Pesquisa do Ires confirma tendência
A VII Pesquisa Nacional sobre Responsabilidade Social nas Empresas, realizada pelo Ires (Instituto ADVB de Responsabilidade Social), revelou que as empresas estão se preocupando mais com sua atuação social. Cerca de 92% das 3110 empresas que responderam ao questionário desenvolvem projetos de ação social voltados à comunidade. Entre as entrevistadas 87% disseram que a responsabilidade social faz parte da visão estratégica nas suas decisões.

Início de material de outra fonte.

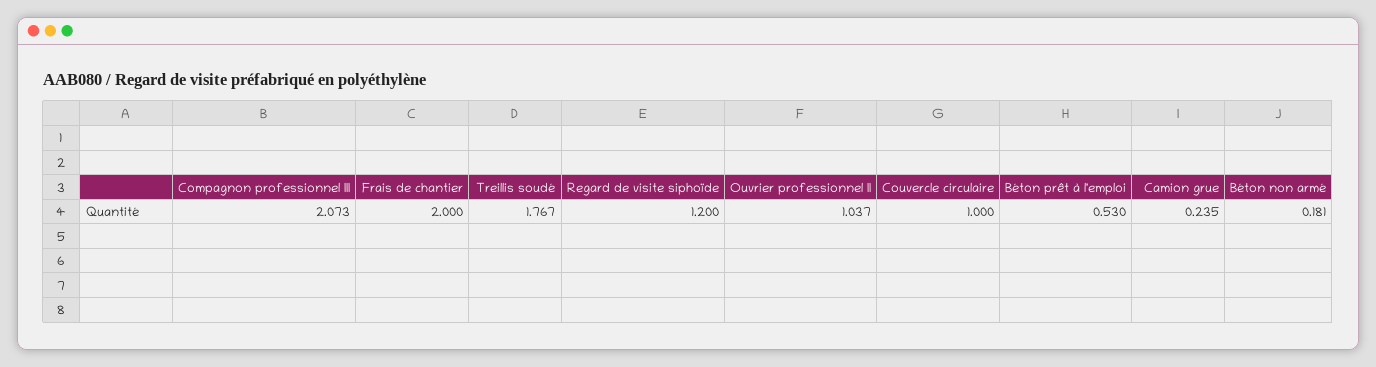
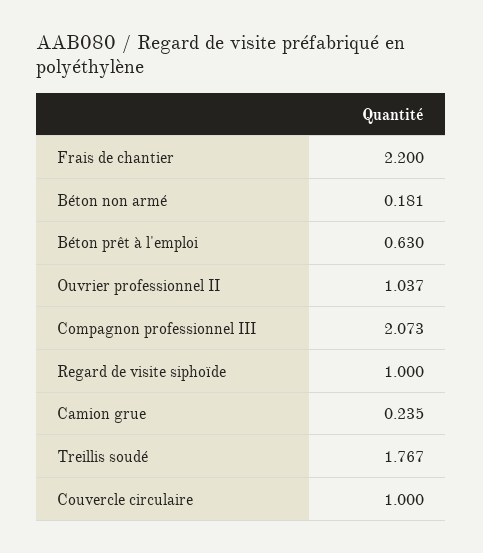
  {
    "Compagnon professionnel III": 2.073,
-   "Frais de chantier": 2,
+   "Frais de chantier": 2.2,
    "Treillis soudé": 1.767,
-   "Regard de visite siphoïde": 1.2,
+   "Regard de visite siphoïde": 1,
    "Ouvrier professionnel II": 1.037,
    "Couvercle circulaire": 1,
-   "Béton prêt à l'emploi": 0.53,
+   "Béton prêt à l'emploi": 0.63,
    "Camion grue": 0.235,
    "Béton non armé": 0.181
  }

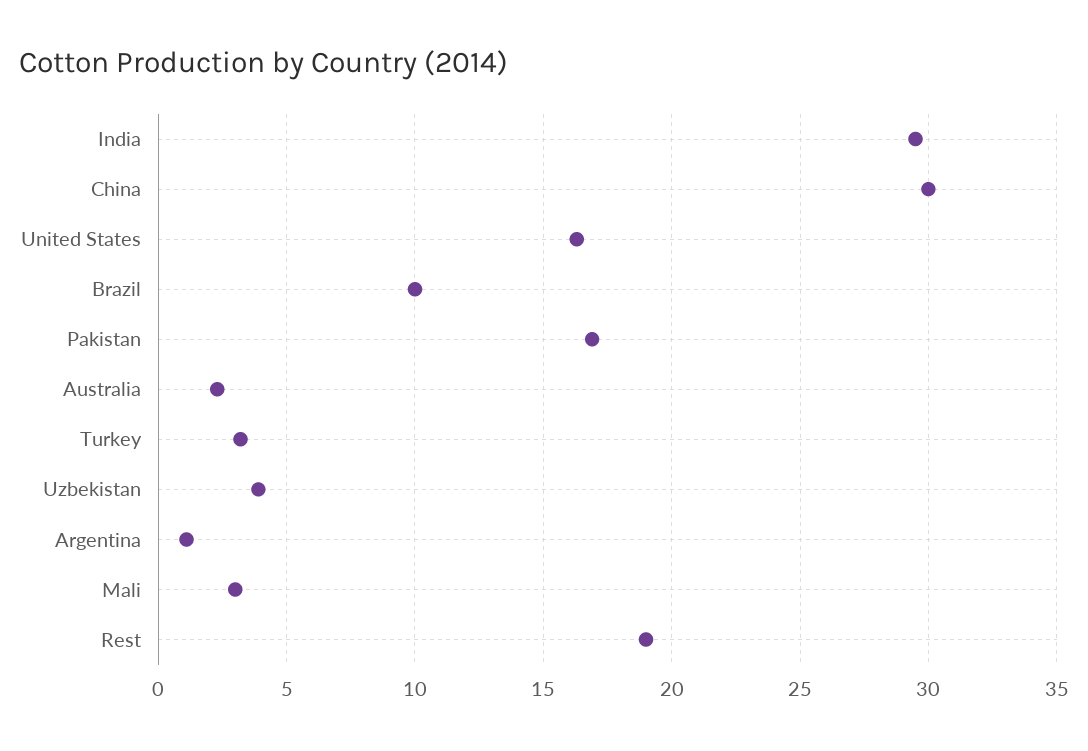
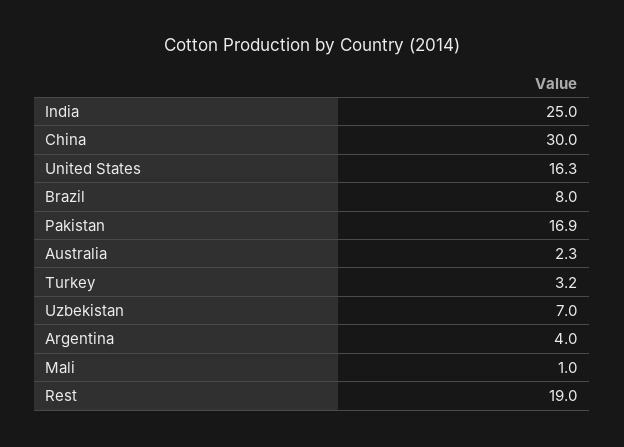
  {
-   "India": 29.5,
+   "India": 25,
    "China": 30,
    "United States": 16.3,
-   "Brazil": 10,
+   "Brazil": 8,
    "Pakistan": 16.9,
    "Australia": 2.3,
    "Turkey": 3.2,
-   "Uzbekistan": 4,
+   "Uzbekistan": 7,
-   "Argentina": 1,
+   "Argentina": 4,
-   "Mali": 3,
+   "Mali": 1,
    "Rest": 19
  }

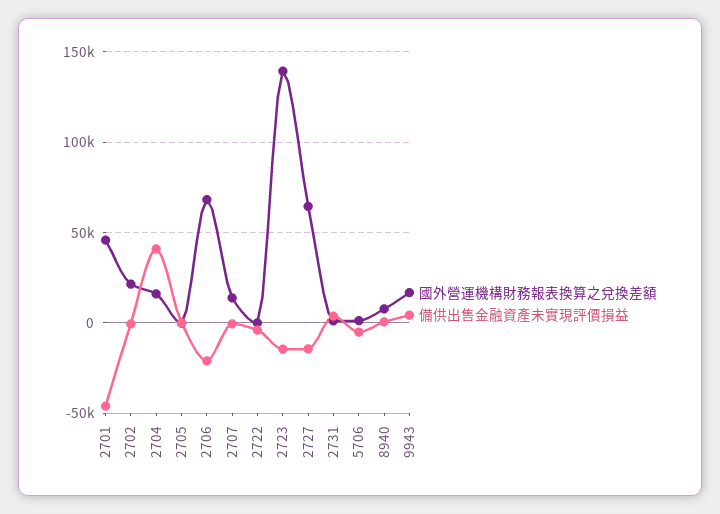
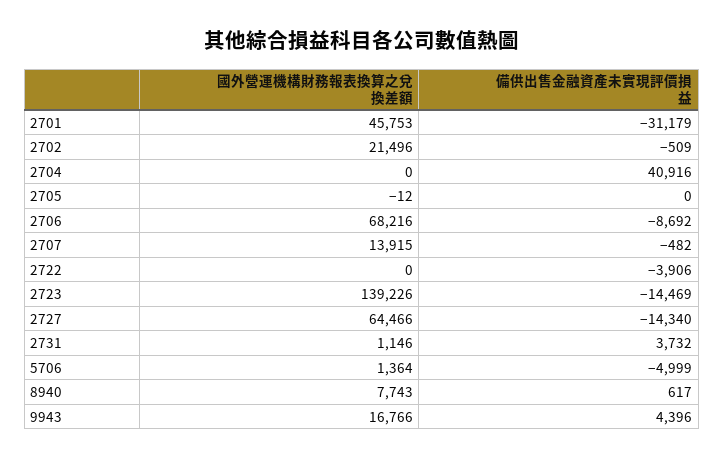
  {
    "國外營運機構財務報表換算之兌換差額": {
      "2701": 45753,
      "2702": 21496,
-     "2704": 15000,
+     "2704": 0,
      "2705": -12,
      "2706": 68216,
      "2707": 13915,
      "2722": 0,
      "2723": 139226,
      "2727": 64466,
      "2731": 1146,
      "5706": 1364,
      "8940": 7743,
      "9943": 16766
    },
    "備供出售金融資產未實現評價損益": {
-     "2701": -45000,
+     "2701": -31179,
      "2702": -509,
      "2704": 40916,
      "2705": 0,
-     "2706": -20000,
+     "2706": -8692,
      "2707": -482,
      "2722": -3906,
      "2723": -14469,
      "2727": -14340,
      "2731": 3732,
      "5706": -4999,
      "8940": 617,
      "9943": 4396
    }
  }

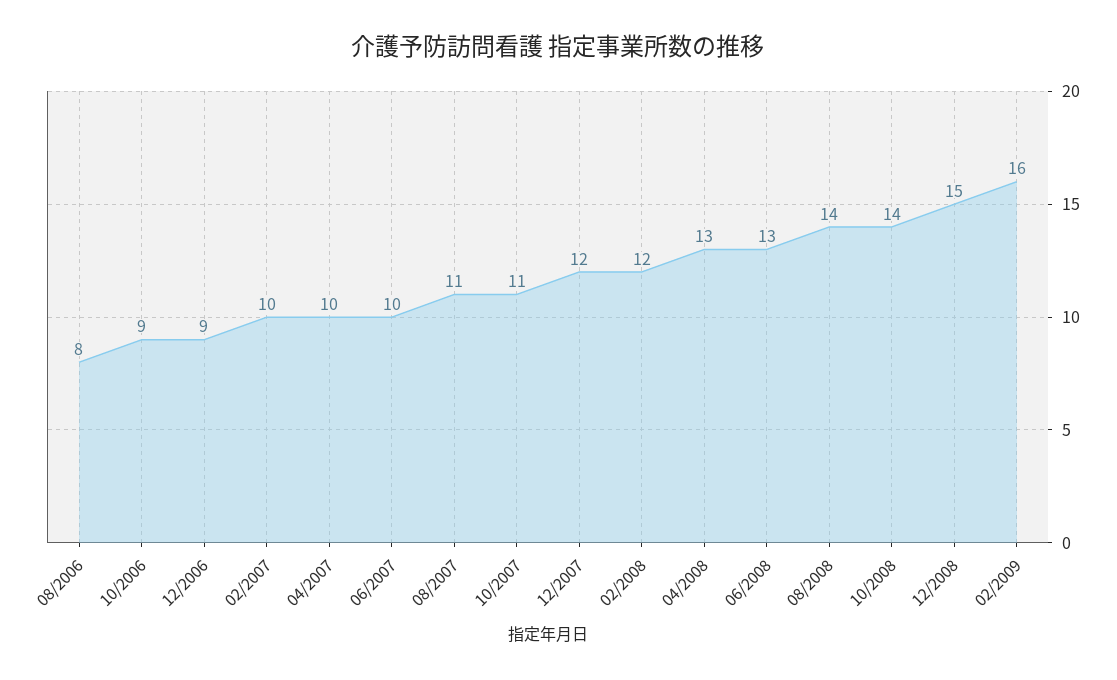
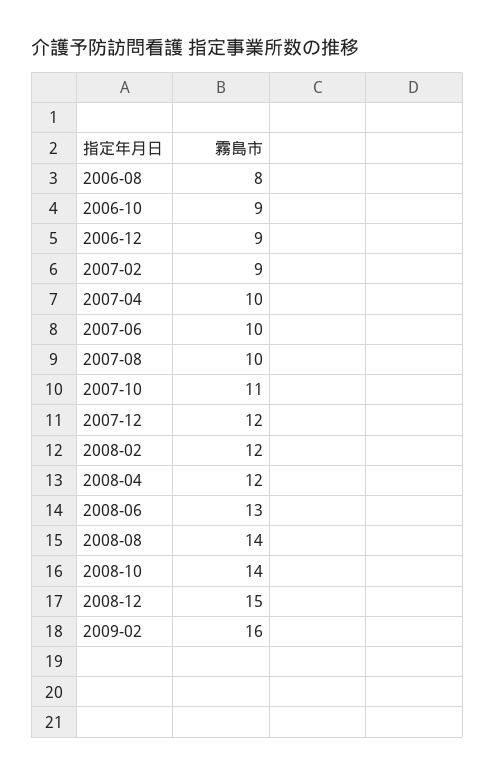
  {
    "08/2006": 8,
    "10/2006": 9,
    "12/2006": 9,
-   "02/2007": 10,
+   "02/2007": 9,
    "04/2007": 10,
    "06/2007": 10,
-   "08/2007": 11,
+   "08/2007": 10,
    "10/2007": 11,
    "12/2007": 12,
    "02/2008": 12,
-   "04/2008": 13,
+   "04/2008": 12,
    "06/2008": 13,
    "08/2008": 14,
    "10/2008": 14,
    "12/2008": 15,
    "02/2009": 16
  }

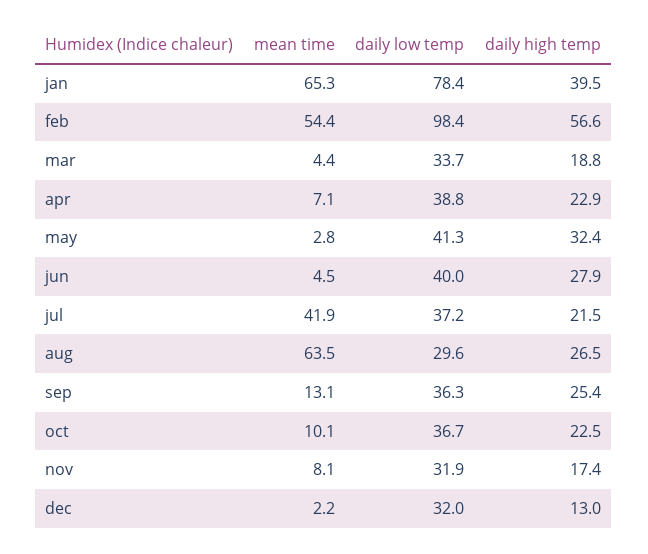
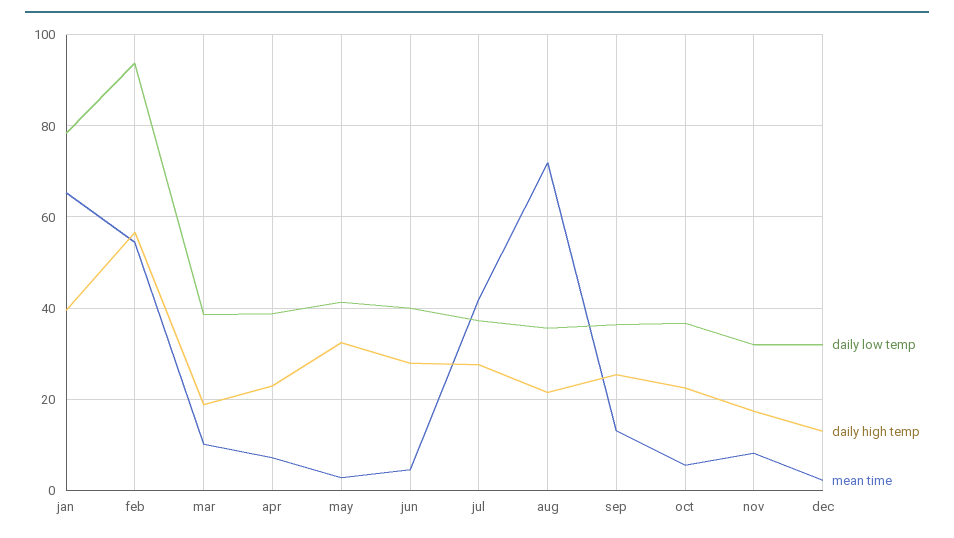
  {
    "mean time": {
      "jan": 65.3,
      "feb": 54.4,
-     "mar": 4.4,
+     "mar": 10,
      "apr": 7.1,
      "may": 2.8,
      "jun": 4.5,
      "jul": 41.9,
-     "aug": 63.5,
+     "aug": 72,
      "sep": 13.1,
-     "oct": 10.1,
+     "oct": 6,
      "nov": 8.1,
      "dec": 2.2
    },
    "daily low temp": {
      "jan": 78.4,
-     "feb": 98.4,
+     "feb": 94,
-     "mar": 33.7,
+     "mar": 38,
      "apr": 38.8,
      "may": 41.3,
      "jun": 40,
      "jul": 37.2,
-     "aug": 29.6,
+     "aug": 36,
      "sep": 36.3,
      "oct": 36.7,
      "nov": 31.9,
      "dec": 32
    },
    "daily high temp": {
      "jan": 39.5,
      "feb": 56.6,
      "mar": 18.8,
      "apr": 22.9,
      "may": 32.4,
      "jun": 27.9,
-     "jul": 21.5,
+     "jul": 28,
-     "aug": 26.5,
+     "aug": 22,
      "sep": 25.4,
      "oct": 22.5,
      "nov": 17.4,
      "dec": 13
    }
  }

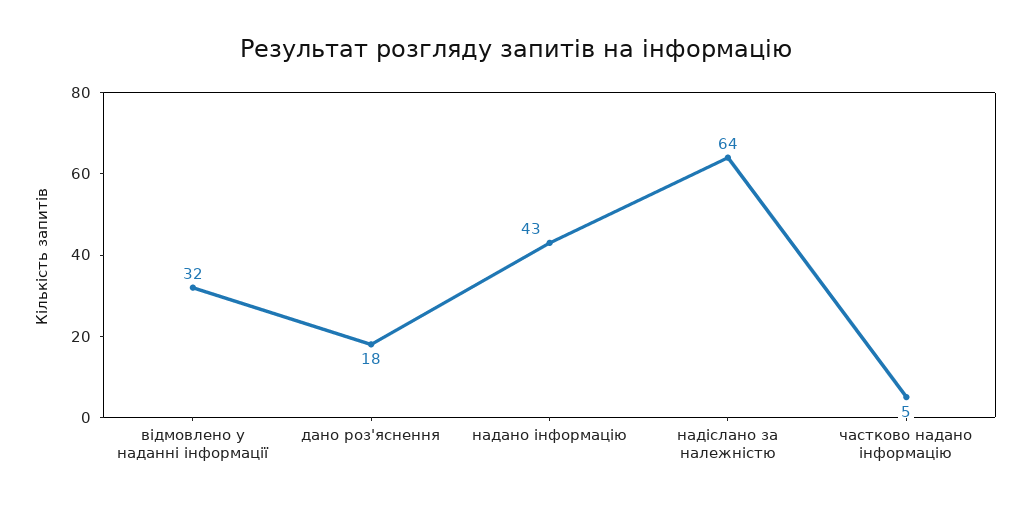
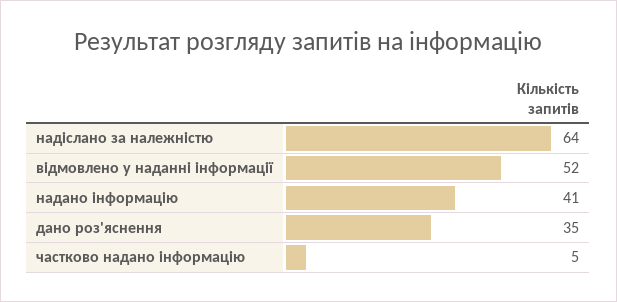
  {
-   "відмовлено у наданні інформації": 32,
+   "відмовлено у наданні інформації": 52,
-   "дано роз'яснення": 18,
+   "дано роз'яснення": 35,
-   "надано інформацію": 43,
+   "надано інформацію": 41,
    "надіслано за належністю": 64,
    "частково надано інформацію": 5
  }

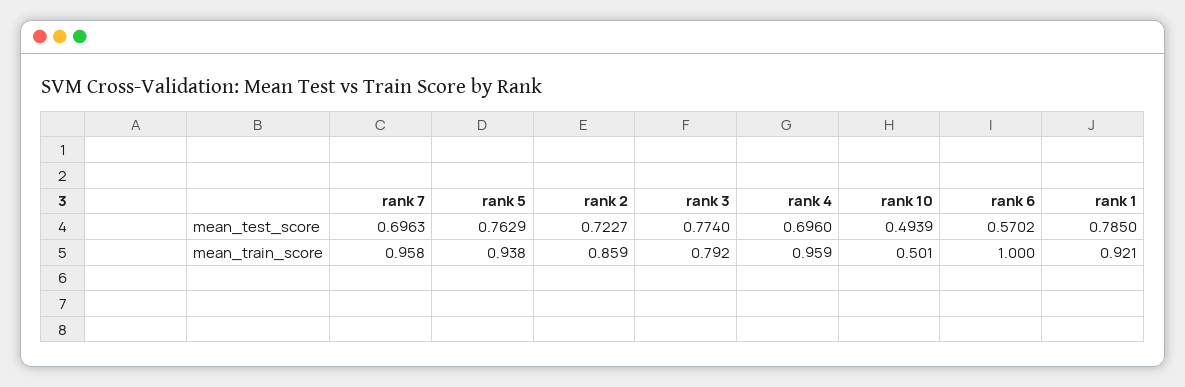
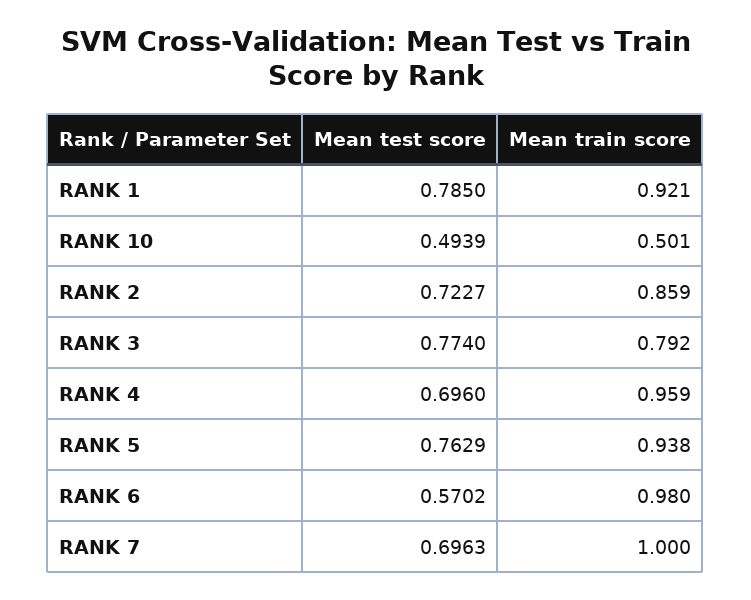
  {
    "rank 7": {
      "mean_test_score": 0.6963,
-     "mean_train_score": 0.958
+     "mean_train_score": 1
    },
    "rank 5": {
      "mean_test_score": 0.7629,
      "mean_train_score": 0.938
    },
    "rank 2": {
      "mean_test_score": 0.7227,
      "mean_train_score": 0.859
    },
    "rank 3": {
      "mean_test_score": 0.774,
      "mean_train_score": 0.792
    },
    "rank 4": {
      "mean_test_score": 0.696,
      "mean_train_score": 0.959
    },
    "rank 10": {
      "mean_test_score": 0.4939,
      "mean_train_score": 0.501
    },
    "rank 6": {
      "mean_test_score": 0.5702,
-     "mean_train_score": 1
+     "mean_train_score": 0.98
    },
    "rank 1": {
      "mean_test_score": 0.785,
      "mean_train_score": 0.921
    }
  }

A pesquisa foi realizada entre junho e agosto do ano passado com empresas de todas as regiões brasileiras. Entre as instituições pesquisadas, 56% são de médio porte, 33% são de grande porte e 11% de pequeno porte. Em seus projetos de responsabilidade social, a maioria beneficia os jovens, contemplados por cerca de 60% das ações das empresas, e, logo depois as crianças, com 51% das iniciativas. A mesma pesquisa índica que as companhias injetam mais recursos em programas de Educação, Meio Ambiente, Cultura, Saúde e Desenvolvimento Comunitário e Mobilização Social.